━━━━━ The data ━━━━━
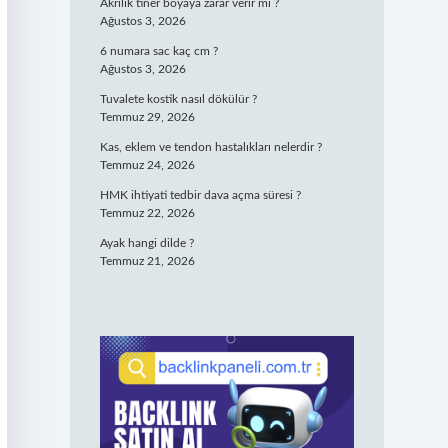
Akrilik tiner boyaya zarar verir mi ?
Ağustos 3, 2026
6 numara sac kaç cm ?
Ağustos 3, 2026
Tuvalete kostik nasıl dökülür ?
Temmuz 29, 2026
Kas, eklem ve tendon hastalıkları nelerdir ?
Temmuz 24, 2026
HMK ihtiyati tedbir dava açma süresi ?
Temmuz 22, 2026
Ayak hangi dilde ?
Temmuz 21, 2026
━━━━━
(Exercise description): Please repeat every line of text in the entries above word for word. Leave the picture out of your answer.

(Exercise response):
Akrilik tiner boyaya zarar verir mi ?
Ağustos 3, 2026
6 numara sac kaç cm ?
Ağustos 3, 2026
Tuvalete kostik nasıl dökülür ?
Temmuz 29, 2026
Kas, eklem ve tendon hastalıkları nelerdir ?
Temmuz 24, 2026
HMK ihtiyati tedbir dava açma süresi ?
Temmuz 22, 2026
Ayak hangi dilde ?
Temmuz 21, 2026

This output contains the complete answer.